A U.S. space domain awareness payload hosted on Japan's Quasi-Zenith Satellite 6 successfully launched on a Japanese H-3 launch vehicle from the Yoshinobu Launch Complex at the Japan Aerospace Exploration Agency’s Tanegashima Space Center in Japan on February 2. This is the first bilateral U.S. Japan cooperative space effort focused on national security, and the first of two launches as part of the JAXA Quasi-Zenith Satellite System Hosted Payload program.The satellite will be operated by Space Operations Command’s Mission Delta 2, which conducts Space Domain Awareness operations to identify, characterize, and exploit opportunities and mitigate vulnerabilities in the national security space terrain on behalf of the U.S. Space Force and U.S. Space Command.

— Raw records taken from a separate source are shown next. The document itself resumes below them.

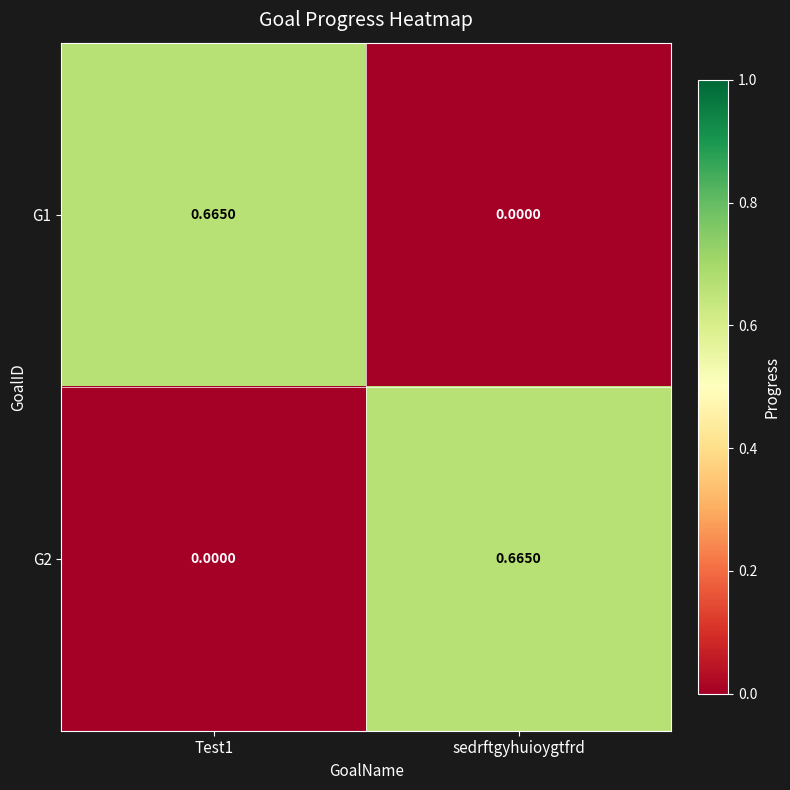

Rank the series at sedrftgyhuioygtfrd from lowest to highest value.

G1, G2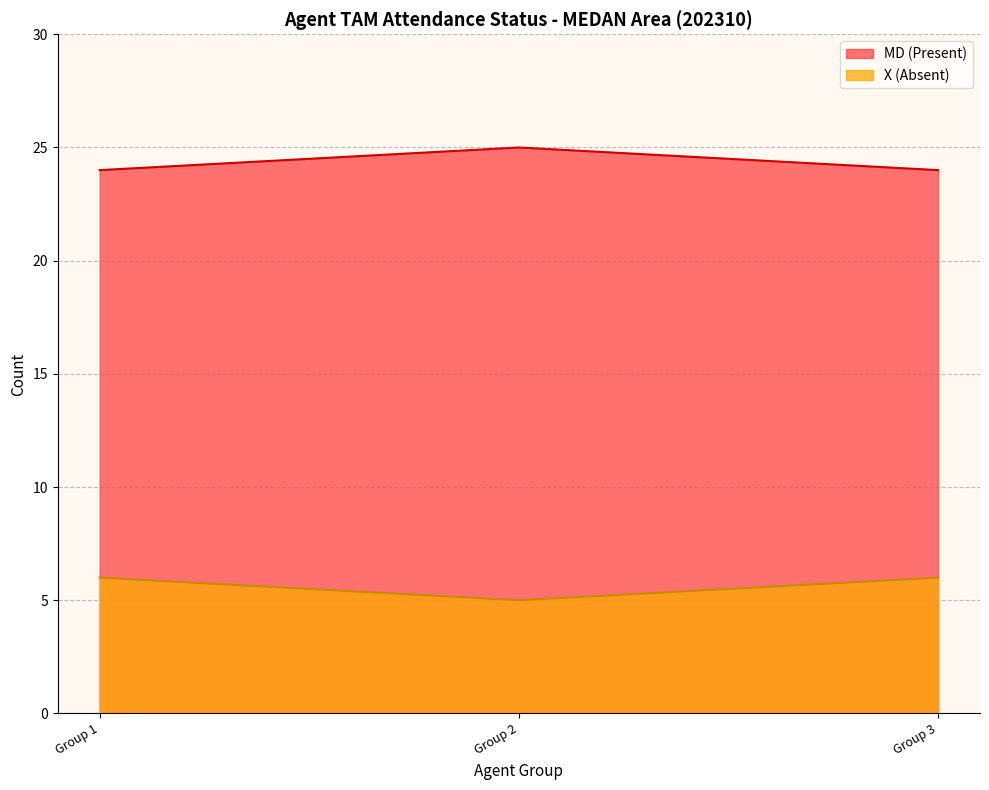

What is the difference between the highest and lowest values at Group 2?

20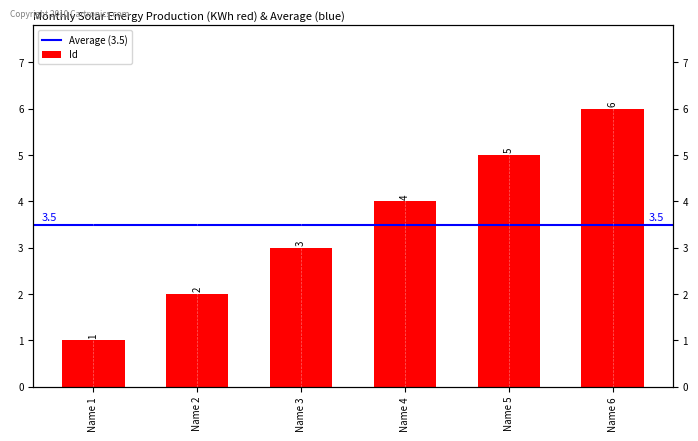

At which label does the data first exceed 4?

Name 5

The satellite will deliver near real time data to the Space Surveillance Network bolstering the U.S. Department of Defense understanding of the Geosynchronous Orbit regime above the Indo-Pacific region.
The QZSS-HP program encompasses the integration, launch and operations of two U.S. payloads hosted on Japanese satellites. In preparation for launch, USSF and Massachusetts Institute of Technology Lincoln Laboratory teams have worked side-by-side with the NSPS and Mitsubishi Electric Corporation teams in Japan over the past two years to integrate and test the first hosted payload alongside its Japanese QZS-6 host.
The strategic partnership between the USSF and Japan's National Space Policy Secretariat originated through a December 2020 international agreement to jointly execute the Quasi-Zenith Satellite System-Hosted Payload program. The mission’s second payload aboard QZS-7 is on track for launch in early FY2026.